— start Material for this task —

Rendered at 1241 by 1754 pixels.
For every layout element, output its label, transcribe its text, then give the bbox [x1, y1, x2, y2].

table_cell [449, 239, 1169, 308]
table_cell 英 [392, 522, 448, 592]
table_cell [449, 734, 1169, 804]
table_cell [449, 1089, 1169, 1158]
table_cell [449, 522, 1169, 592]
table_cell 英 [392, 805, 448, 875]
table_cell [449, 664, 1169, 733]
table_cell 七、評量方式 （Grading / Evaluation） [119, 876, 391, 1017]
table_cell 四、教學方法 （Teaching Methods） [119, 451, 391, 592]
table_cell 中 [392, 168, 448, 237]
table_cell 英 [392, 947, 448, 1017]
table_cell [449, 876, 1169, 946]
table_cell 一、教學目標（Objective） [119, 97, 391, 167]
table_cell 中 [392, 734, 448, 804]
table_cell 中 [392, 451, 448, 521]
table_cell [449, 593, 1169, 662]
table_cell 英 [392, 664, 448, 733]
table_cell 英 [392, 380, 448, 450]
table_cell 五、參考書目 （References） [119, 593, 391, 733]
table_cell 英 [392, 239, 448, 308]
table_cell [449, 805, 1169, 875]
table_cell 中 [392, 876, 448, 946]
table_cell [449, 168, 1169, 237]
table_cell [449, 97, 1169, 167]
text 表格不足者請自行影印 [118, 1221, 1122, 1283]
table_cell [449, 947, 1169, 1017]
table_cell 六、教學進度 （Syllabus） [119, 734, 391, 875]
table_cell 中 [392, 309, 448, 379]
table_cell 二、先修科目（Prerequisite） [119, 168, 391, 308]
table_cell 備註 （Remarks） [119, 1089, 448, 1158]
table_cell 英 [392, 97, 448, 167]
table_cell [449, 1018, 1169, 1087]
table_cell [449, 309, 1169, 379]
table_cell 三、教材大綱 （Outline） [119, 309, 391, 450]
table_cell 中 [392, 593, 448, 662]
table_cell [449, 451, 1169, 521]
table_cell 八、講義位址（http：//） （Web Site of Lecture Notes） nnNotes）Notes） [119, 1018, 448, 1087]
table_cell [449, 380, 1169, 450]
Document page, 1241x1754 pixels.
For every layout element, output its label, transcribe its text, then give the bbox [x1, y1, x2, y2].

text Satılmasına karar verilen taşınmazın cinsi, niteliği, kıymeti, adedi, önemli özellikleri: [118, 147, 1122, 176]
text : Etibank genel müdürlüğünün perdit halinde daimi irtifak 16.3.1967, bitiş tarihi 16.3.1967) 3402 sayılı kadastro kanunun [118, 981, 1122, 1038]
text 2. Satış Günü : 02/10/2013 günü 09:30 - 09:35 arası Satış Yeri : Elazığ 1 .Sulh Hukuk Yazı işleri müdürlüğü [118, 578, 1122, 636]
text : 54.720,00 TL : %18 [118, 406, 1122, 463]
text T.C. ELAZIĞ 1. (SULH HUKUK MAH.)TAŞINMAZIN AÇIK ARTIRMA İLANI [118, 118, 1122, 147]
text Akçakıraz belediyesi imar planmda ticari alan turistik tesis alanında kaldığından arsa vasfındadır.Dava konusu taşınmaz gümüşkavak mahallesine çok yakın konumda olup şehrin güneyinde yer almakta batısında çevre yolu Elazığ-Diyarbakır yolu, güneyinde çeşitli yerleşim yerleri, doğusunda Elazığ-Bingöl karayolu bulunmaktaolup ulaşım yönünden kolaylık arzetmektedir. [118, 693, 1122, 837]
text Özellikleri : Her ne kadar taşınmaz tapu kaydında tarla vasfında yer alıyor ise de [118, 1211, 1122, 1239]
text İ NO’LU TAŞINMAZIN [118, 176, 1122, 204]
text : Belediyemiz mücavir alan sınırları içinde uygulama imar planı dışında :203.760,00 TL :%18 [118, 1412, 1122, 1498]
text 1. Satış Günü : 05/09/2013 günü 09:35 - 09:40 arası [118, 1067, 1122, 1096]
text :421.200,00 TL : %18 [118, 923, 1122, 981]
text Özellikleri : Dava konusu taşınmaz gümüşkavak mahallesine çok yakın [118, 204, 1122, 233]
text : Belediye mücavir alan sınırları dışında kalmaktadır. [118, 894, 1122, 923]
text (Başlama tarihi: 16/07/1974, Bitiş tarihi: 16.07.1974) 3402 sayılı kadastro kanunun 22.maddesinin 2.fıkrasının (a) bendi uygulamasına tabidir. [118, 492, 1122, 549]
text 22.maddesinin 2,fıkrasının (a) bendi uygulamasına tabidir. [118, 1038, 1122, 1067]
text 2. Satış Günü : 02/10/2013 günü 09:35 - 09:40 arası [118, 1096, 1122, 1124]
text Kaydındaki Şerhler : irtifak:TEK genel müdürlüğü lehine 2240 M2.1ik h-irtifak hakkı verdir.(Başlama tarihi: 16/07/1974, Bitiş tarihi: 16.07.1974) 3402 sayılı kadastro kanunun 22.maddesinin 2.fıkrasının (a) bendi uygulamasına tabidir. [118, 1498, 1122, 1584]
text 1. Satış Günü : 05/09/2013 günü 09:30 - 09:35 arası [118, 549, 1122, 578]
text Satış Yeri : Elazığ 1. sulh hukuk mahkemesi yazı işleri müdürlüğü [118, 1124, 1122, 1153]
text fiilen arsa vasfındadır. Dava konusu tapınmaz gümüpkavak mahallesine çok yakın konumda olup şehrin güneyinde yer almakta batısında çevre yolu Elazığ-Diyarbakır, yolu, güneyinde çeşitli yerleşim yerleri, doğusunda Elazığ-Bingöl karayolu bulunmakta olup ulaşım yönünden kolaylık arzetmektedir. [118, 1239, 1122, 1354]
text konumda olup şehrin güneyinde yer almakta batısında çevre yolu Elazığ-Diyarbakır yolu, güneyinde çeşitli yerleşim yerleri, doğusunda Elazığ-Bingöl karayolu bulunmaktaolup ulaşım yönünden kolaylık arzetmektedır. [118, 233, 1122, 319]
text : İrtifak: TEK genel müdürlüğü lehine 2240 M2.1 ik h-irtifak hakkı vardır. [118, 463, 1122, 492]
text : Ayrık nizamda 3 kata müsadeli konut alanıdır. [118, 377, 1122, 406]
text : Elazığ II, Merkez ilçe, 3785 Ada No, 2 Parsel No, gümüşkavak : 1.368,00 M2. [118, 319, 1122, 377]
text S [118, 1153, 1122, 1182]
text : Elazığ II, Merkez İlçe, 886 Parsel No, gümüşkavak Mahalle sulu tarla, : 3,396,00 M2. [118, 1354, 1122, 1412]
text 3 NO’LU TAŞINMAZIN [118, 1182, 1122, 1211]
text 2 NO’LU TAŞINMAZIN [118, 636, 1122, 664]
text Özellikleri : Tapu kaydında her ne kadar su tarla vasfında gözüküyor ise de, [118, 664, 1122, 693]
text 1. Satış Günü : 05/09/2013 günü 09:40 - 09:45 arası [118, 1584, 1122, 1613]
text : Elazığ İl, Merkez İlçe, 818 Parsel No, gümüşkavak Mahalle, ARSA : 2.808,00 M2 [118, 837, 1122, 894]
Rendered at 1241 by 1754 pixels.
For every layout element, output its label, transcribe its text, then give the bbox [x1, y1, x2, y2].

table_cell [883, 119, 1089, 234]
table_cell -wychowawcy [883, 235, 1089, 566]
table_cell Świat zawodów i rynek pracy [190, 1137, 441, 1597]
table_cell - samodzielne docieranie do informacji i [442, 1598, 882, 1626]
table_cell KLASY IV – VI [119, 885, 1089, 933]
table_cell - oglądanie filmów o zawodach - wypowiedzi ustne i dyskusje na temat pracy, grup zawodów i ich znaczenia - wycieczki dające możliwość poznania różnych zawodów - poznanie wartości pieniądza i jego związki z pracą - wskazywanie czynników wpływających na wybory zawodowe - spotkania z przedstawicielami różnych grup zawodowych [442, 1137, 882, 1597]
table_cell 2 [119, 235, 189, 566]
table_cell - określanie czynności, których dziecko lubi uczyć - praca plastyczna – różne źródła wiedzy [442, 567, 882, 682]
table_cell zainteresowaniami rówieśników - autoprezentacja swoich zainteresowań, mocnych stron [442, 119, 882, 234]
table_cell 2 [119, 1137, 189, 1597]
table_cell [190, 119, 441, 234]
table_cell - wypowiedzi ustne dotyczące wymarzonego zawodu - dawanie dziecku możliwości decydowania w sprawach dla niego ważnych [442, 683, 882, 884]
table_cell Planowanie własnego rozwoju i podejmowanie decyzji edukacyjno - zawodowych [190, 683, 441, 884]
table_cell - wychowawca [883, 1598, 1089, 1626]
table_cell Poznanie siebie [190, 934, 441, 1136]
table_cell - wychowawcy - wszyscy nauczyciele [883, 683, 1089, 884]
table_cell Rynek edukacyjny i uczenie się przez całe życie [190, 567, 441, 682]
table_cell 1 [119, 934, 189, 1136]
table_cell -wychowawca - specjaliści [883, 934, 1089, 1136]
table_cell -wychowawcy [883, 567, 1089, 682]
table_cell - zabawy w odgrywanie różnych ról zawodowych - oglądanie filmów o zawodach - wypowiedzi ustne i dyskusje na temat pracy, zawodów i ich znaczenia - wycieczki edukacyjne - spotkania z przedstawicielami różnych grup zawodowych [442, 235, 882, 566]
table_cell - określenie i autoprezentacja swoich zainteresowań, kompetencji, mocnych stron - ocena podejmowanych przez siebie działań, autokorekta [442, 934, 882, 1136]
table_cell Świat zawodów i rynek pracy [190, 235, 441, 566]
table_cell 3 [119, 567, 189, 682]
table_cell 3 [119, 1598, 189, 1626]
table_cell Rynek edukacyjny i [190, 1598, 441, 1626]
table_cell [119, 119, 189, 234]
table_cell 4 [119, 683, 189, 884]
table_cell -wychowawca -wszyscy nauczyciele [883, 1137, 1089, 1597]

— end Material for this task —

What to work on: Copy out everything from the row containing "text Satılmasına karar" down to the row containing "text : Etibank", both included.

Answer:
text Satılmasına karar verilen taşınmazın cinsi, niteliği, kıymeti, adedi, önemli özellikleri: [118, 147, 1122, 176]
text : Etibank genel müdürlüğünün perdit halinde daimi irtifak 16.3.1967, bitiş tarihi 16.3.1967) 3402 sayılı kadastro kanunun [118, 981, 1122, 1038]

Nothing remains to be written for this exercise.